I am trying to ignore weave-net
, external-dns
, ingress-controller
and filebeat
events via:
- drop_event.when.regexp:
or:
kubernetes.pod.name: "weave-net.*"
kubernetes.pod.name: "external-dns.*"
kubernetes.pod.name: "nginx-ingress-controller.*"
kubernetes.pod.name: "filebeat.*"
However they continue to arrive in Elasticsearch.
This worked for me in filebeat 6.1.3
- drop_event.when:
or:
- equals:
kubernetes.container.name: "filebeat"
- equals:
kubernetes.container.name: "prometheus-kube-state-metrics"
- equals:
kubernetes.container.name: "weave-npc"
- equals:
kubernetes.container.name: "nginx-ingress-controller"
- equals:
kubernetes.container.name: "weave"
The conditions need to be a list:
- drop_event.when.regexp:
or:
- kubernetes.pod.name: "weave-net.*"
- kubernetes.pod.name: "external-dns.*"
- kubernetes.pod.name: "nginx-ingress-controller.*"
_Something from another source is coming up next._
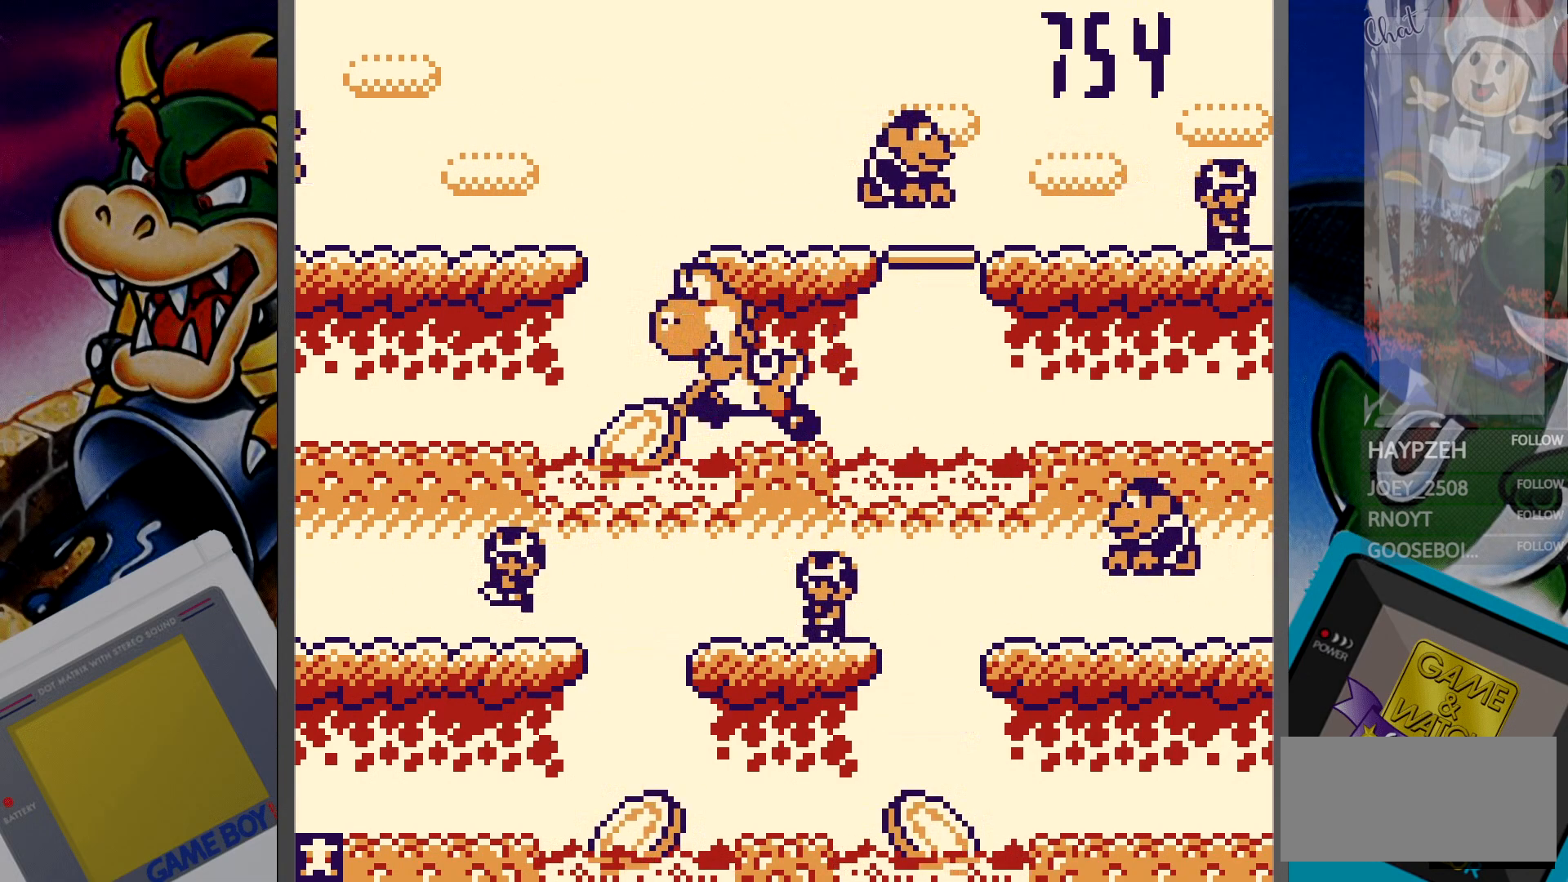
{"buttons": [], "events": [[50, "DPAD_LEFT", "up"], [367, "DPAD_DOWN", "down"], [450, "DPAD_DOWN", "up"]]}
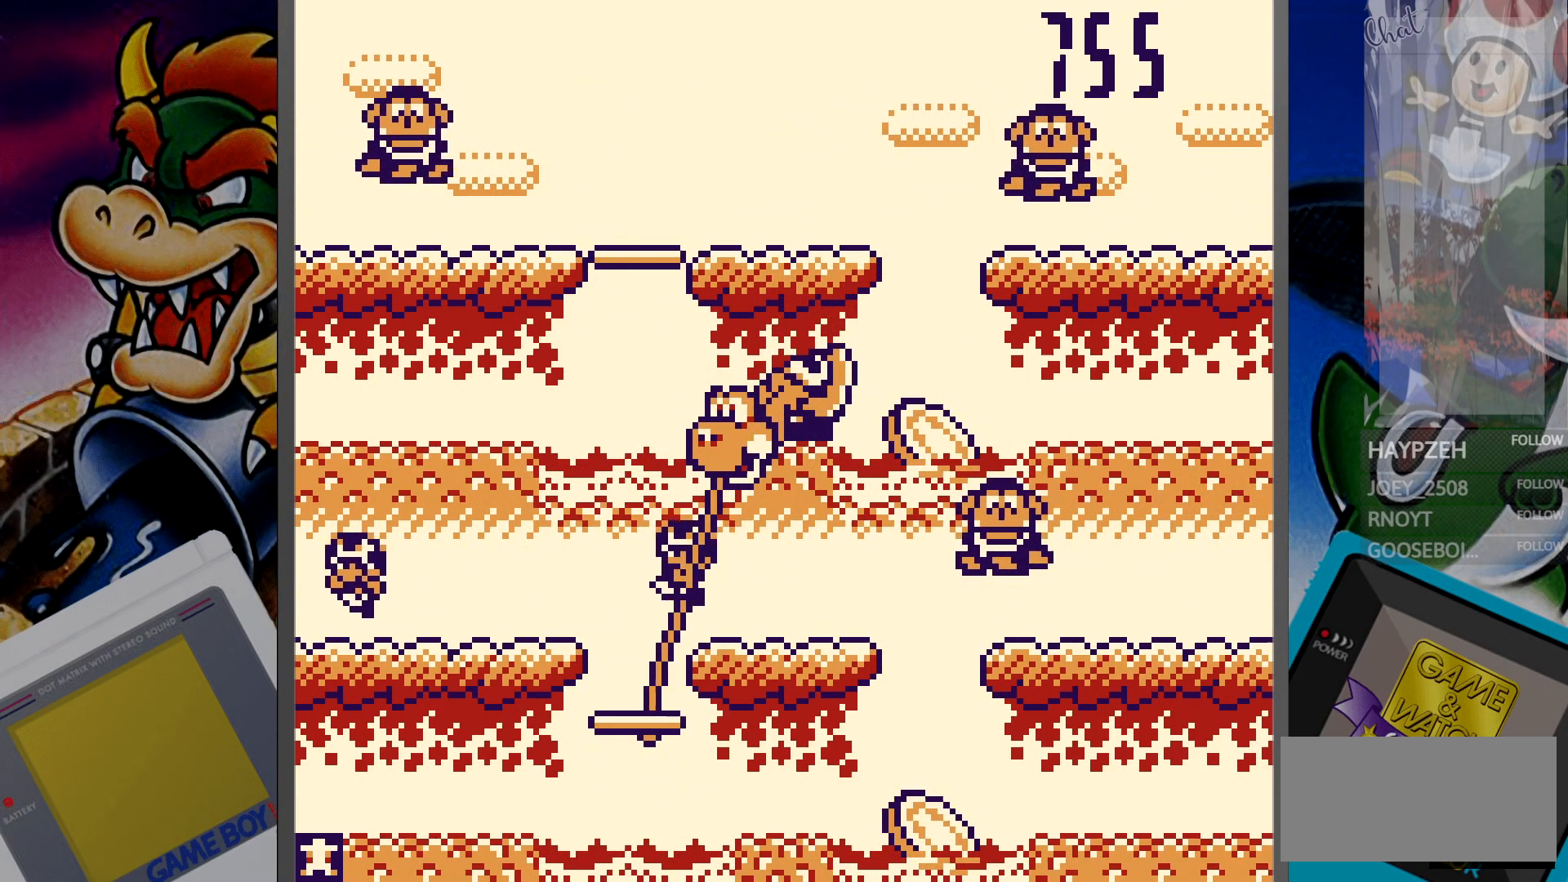
{"buttons": [], "events": [[217, "DPAD_RIGHT", "down"], [317, "DPAD_RIGHT", "up"]]}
- kubernetes.pod.name: "filebeat.*"
I'm not sure if your order of parameters works. One of my working examples looks like this:
- drop_event:
when:
or:
# Exclude traces from Zipkin
- contains.path: "/api/v"
# Exclude Jolokia calls
- contains.path: "/jolokia/?"
# Exclude pinging metrics
- equals.path: "/metrics"
# Exclude pinging health
- equals.path: "/health"
I am using a different approach, that is less efficient in terms on the number of logs that transit in the logging pipeline.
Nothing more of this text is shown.